All trays must then be prepared and in their trolley in the fridge ready to serve 12 hours before the departure of the plane.

Dry ice is put on the top and bottom of the cart.

Up to 26,000 skewers are made each day, using 200 litres of satay sauce.

Executive sous chef Fakhrul Aliff, who handles the menu planning for Malaysian Airlines, says the biggest challenges is ensuring the food remains consistent, keeping the complexity of a dish at a level which the workers can replicate and adapting the menus according to the passengers who will be eating the food.

All passengers are different

In the past, Australian passengers opt for the English breakfast or the plainer options on the menu, but Aliff says “the Australia taste profile is changing … they now enjoy eating the Asian food”.

Australians like to taste unique items and discover new things,” he told Business Insider.

“Standard recipes are made after passenger profiles have been created,” which Aliff says ensures a trained calculation of the saltiness, sweetness and spiceness.

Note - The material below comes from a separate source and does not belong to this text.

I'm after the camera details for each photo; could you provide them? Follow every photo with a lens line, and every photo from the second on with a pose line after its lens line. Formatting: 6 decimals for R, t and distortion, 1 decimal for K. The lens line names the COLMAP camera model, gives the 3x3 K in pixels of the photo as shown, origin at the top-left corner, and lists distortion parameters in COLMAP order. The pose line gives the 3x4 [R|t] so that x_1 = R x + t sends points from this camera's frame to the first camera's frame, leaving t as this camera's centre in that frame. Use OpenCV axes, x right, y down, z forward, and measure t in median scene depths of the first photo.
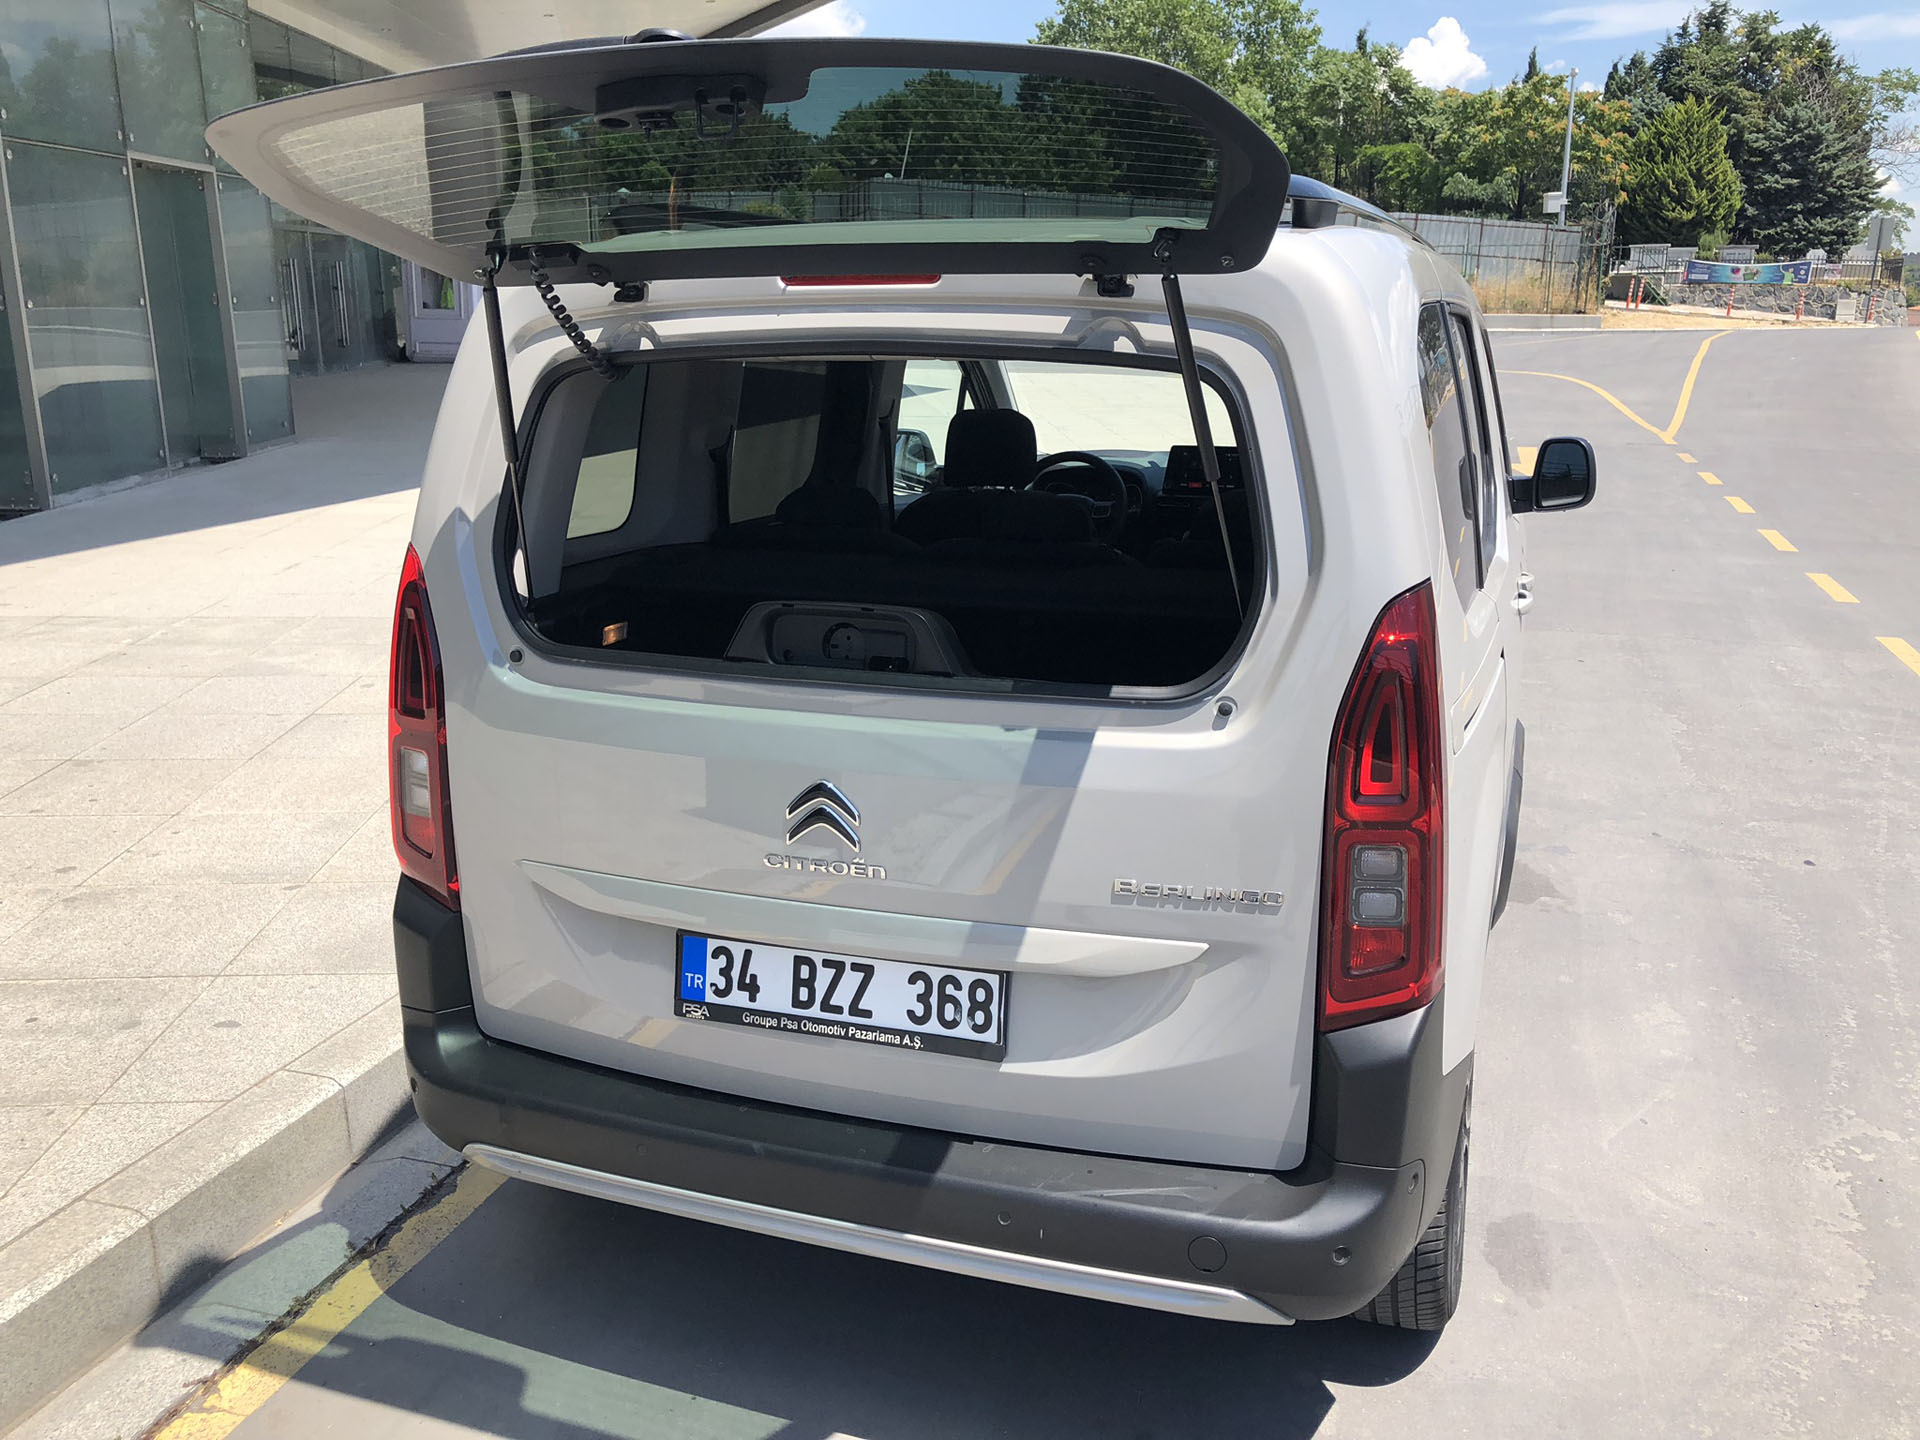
lens RADIAL K [[1566.9, 0, 952.6], [0, 1566.9, 719.0], [0, 0, 1]] dist [0.032118, -0.051972]
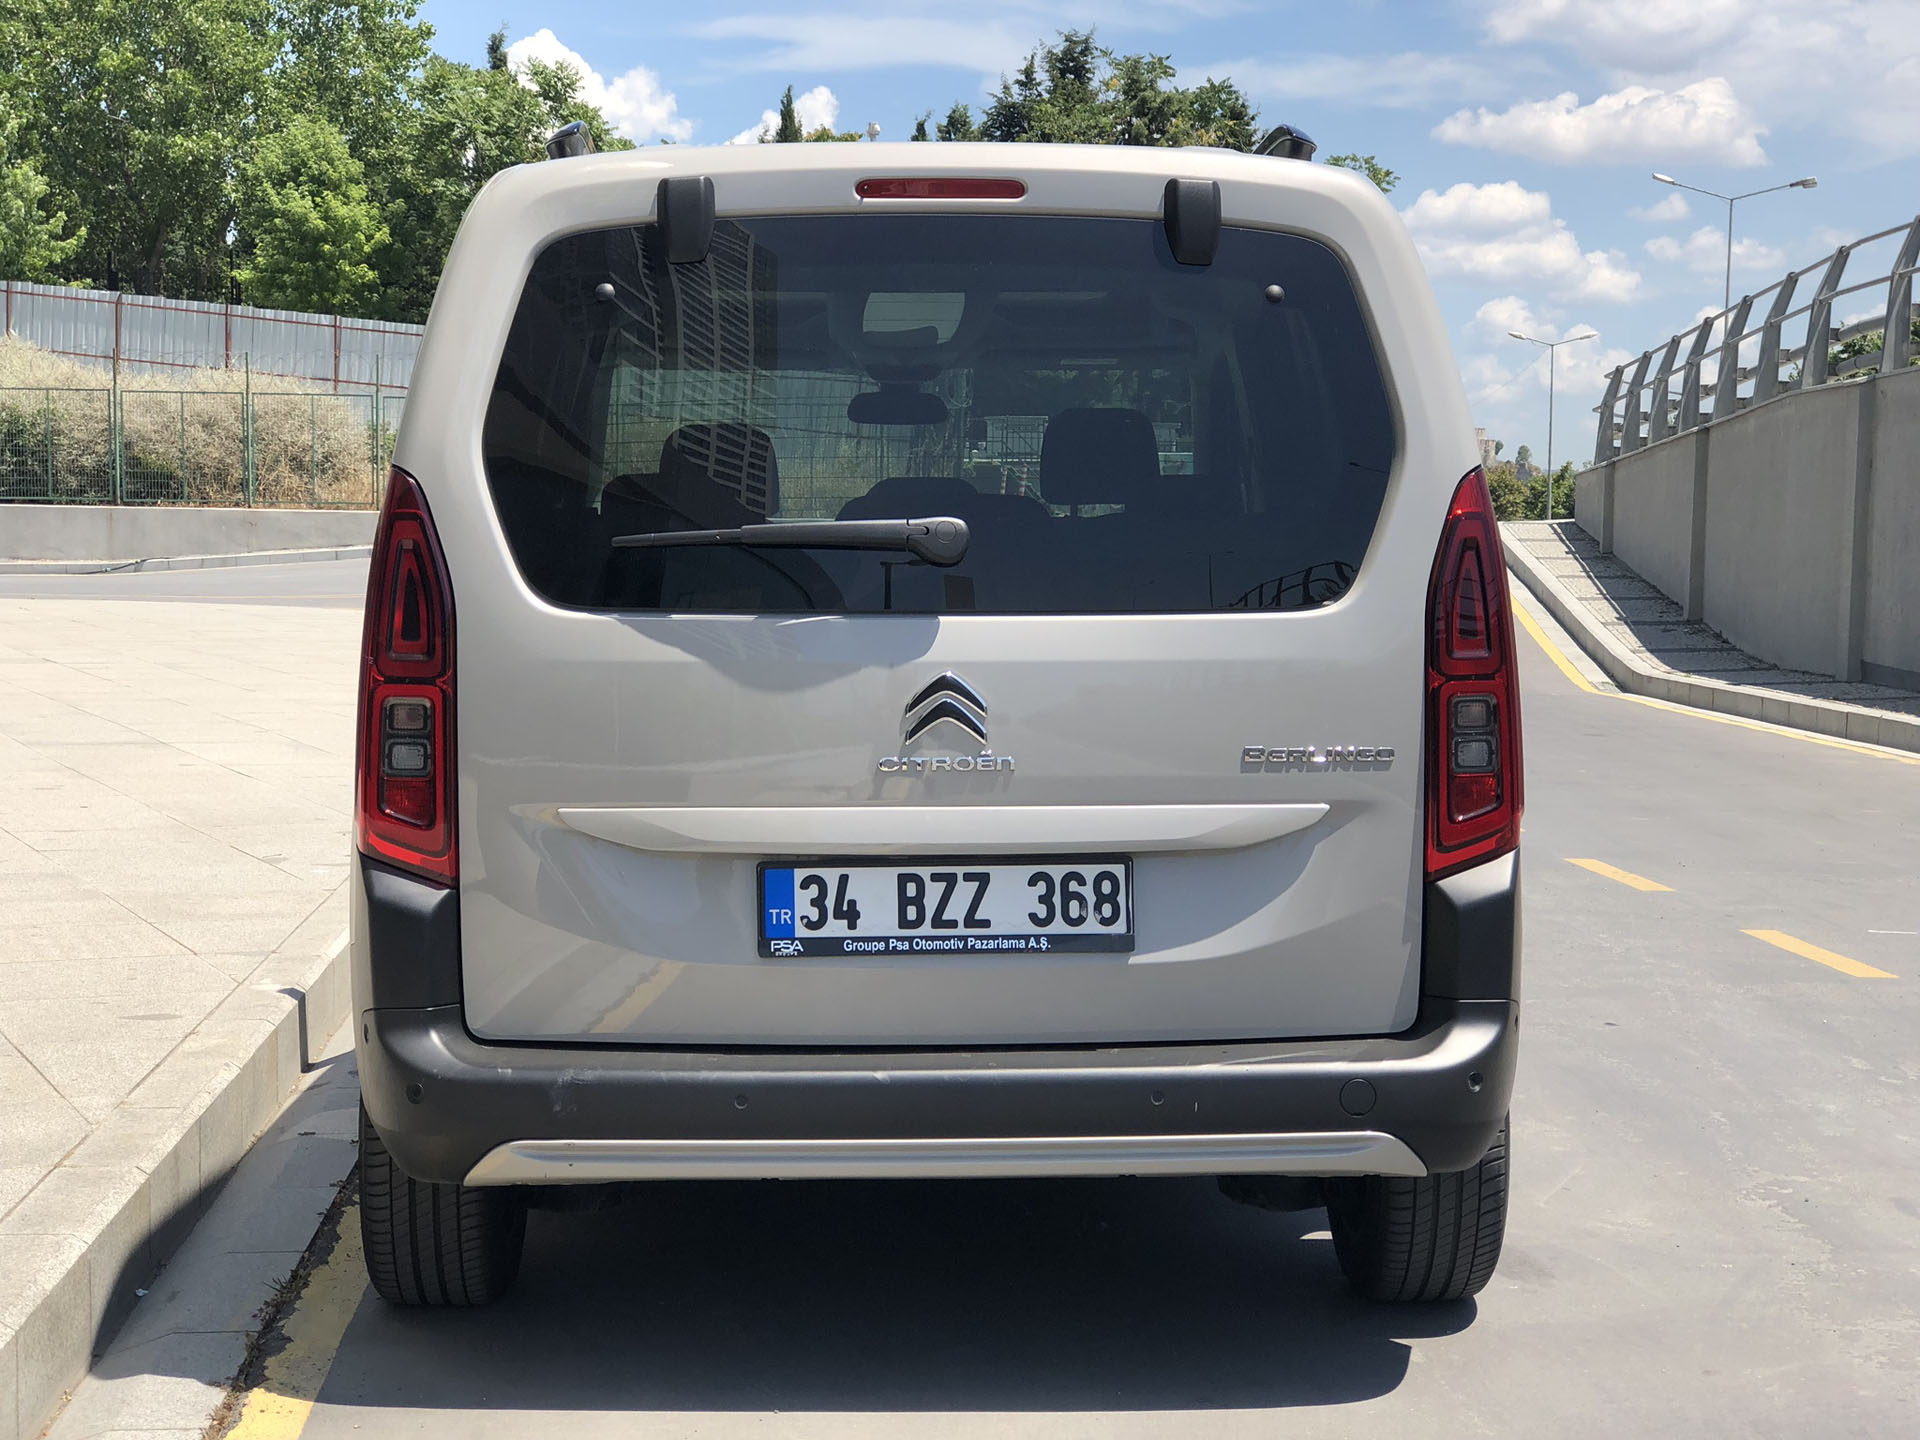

According to the airline caterers, Australians are very particular about what they want from their in-flight food service.

Judging by what is left on their plate, or often requested, the caterers found that Australian first meat preference is chicken followed by lamb and then fish.

Australians will also choose a foreign cuisine, such as Nasi Lemak or fish curry, over an English meal but definitely do not like food which is too spicy.

Australians also often request fresh fruit and won’t use long-life milk if it’s provided – it has to be fresh.

The one very important note of the caterer’s passenger profile of Australians is that they like a drink.

On flights to and from Australia, the caterers ensure there’s extra beer and wine on board.

*The writer was a guest on a trip from Sydney to Kuala Lumpur with Malaysia Airlines.